The Centers for Medicare & Medicaid Services (CMS) uses the resource-based relative value system to determine payment for physicians and nonphysician practitioners for their professional services. For many surgeries and other types of procedures, Medicare payment also covers a bundle of pre- and post-operative visits delivered during a global period of 10 days or 90 days anchored on a surgery date. In the final rule for the 2015 physician fee schedule, CMS announced that all surgeries with a 10- or 90-day global period would transition to a 0-day global period in 2017 and 2018, respectively. CMS's rationale for scaling back global surgical packages was driven by concerns over the accuracy of the payment for post-operative care. In Section 523 of the Medicare Access and CHIP Reauthorization Act of 2015, Congress directed CMS not to transition all 10-day and 90-day global surgery packages to 0-day global periods (Public Law 114–10, 2015). Instead, Congress mandated that CMS collect data on the "number and level" of visits in the global period from a representative sample of physicians beginning January 1, 2017.
CMS previously asked the RAND Corporation to provide recommendations on how to best collect the number and level of post-operative visits through the use of nonpayment claims.

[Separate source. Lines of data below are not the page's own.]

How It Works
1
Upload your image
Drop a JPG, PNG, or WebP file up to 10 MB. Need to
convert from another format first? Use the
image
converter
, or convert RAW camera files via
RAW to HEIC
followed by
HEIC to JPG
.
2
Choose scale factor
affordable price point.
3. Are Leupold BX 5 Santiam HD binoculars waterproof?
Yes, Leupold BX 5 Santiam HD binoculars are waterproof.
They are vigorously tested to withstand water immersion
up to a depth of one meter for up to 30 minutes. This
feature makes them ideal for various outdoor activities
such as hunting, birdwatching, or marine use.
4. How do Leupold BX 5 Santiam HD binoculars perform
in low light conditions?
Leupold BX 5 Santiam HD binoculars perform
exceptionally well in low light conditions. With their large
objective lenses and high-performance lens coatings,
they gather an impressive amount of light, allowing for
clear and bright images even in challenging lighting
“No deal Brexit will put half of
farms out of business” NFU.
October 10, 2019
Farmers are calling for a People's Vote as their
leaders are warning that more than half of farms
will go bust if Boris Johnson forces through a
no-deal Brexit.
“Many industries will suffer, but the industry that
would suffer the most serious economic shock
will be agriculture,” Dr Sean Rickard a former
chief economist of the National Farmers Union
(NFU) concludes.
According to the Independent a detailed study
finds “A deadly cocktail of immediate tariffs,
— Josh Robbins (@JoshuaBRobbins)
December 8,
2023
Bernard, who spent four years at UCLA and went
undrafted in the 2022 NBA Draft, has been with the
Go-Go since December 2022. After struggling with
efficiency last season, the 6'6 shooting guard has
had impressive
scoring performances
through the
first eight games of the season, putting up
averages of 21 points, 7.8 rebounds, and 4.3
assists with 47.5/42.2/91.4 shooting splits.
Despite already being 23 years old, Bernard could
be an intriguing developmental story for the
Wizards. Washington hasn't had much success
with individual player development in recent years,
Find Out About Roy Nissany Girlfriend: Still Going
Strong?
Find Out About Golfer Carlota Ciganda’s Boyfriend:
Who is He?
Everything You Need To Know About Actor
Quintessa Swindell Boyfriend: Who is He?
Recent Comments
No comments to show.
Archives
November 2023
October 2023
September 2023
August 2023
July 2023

Based on the input of an expert panel, we proposed a new set of codes to CMS that combined scope of services with time, for both inpatient and office-based services. The rationale and description of these codes (nonpayment codes referred to as G-codes in this study) were summarized in a prior RAND report (Mehrotra et al., 2016). In July 2016, CMS issued a proposed rule that included a slightly modified version of the post-operative visit G-codes that RAND had developed for CMS (CMS, 2016a) and proposed to require their use by practitioners for certain services. The G-codes from the proposed rule had never been tested or used by practitioners.

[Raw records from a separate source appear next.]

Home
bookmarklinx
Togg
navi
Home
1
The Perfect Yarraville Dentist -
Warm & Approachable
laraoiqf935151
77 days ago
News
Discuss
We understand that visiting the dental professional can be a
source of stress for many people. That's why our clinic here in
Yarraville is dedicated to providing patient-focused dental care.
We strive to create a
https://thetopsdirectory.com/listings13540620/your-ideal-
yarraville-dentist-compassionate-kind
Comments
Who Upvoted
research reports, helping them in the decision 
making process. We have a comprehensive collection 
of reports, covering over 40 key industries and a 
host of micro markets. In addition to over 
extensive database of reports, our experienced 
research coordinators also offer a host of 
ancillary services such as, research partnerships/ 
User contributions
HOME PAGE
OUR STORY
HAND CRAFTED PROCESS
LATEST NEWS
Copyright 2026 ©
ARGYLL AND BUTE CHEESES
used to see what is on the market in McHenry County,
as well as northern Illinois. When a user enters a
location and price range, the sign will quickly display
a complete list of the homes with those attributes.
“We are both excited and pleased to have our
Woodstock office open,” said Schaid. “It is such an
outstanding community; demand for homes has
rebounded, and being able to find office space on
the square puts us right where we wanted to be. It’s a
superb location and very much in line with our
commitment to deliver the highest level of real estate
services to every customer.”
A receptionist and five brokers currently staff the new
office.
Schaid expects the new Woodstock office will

Therefore, CMS asked the RAND Corporation to pilot the G-codes from the proposed rule with the goal of testing whether practitioners (and coding/billing experts if applicable) understood and could accurately apply the codes. After this testing was completed, CMS issued a final rule for calendar year 2017 that requires practitioners to use Current Procedural Terminology (CPT®) code 99024 instead of the proposed G-codes to report post-operative services in the global period (CMS, 2016b). Therefore, the G-codes tested in this study will not be used by practitioners to report services to Medicare. We provide this study, however, to document our findings in case they may help to inform any future discussions about similar nonpayment codes.
Our overall approach was to create a series of vignettes and to test the use of these vignettes using semi-structured interviews with a small set of physicians who perform procedures. We then conducted more-extensive testing through surveys with a larger group of physicians. First, we identified five specialties to test the proposed G-codes: cardiology, dermatology, general surgery, neurosurgery, and ophthalmology. For each of the five specialties, we created three clinical vignettes that described patient visits that were varying combinations of either inpatient or outpatient, and typical or complex. We then conducted interviews with one physician from each of the specialties. The goals of these interviews were three-fold: (1) to assess how physicians understood the codes and would apply them to recent visits; (2) to refine our vignettes for the survey; and (3) to pilot test use of the proposed G-codes on the newly created vignettes.
Based on input from the interviews described above, we developed an online survey to test the proposed G-codes among a larger sample of physicians from the same five specialties. In the interviews, respondents could generally accurately apply the codes to vignettes, and to recent actual visits. In the survey, accuracy of coding was 71 percent for choosing the correct code on the basis of setting and complexity, and 61 percent for choosing the correct time increment.
Comments from both interviews and the survey coalesced around several concerns with the proposed G-codes: the burden of reporting nonpayment codes, keeping track of time spent, the definitions of "typical" and "complex," and how the codes capture work done by multiple practitioners. Our testing uncovered valuable insights that could be useful if CMS considers similar new codes in the future.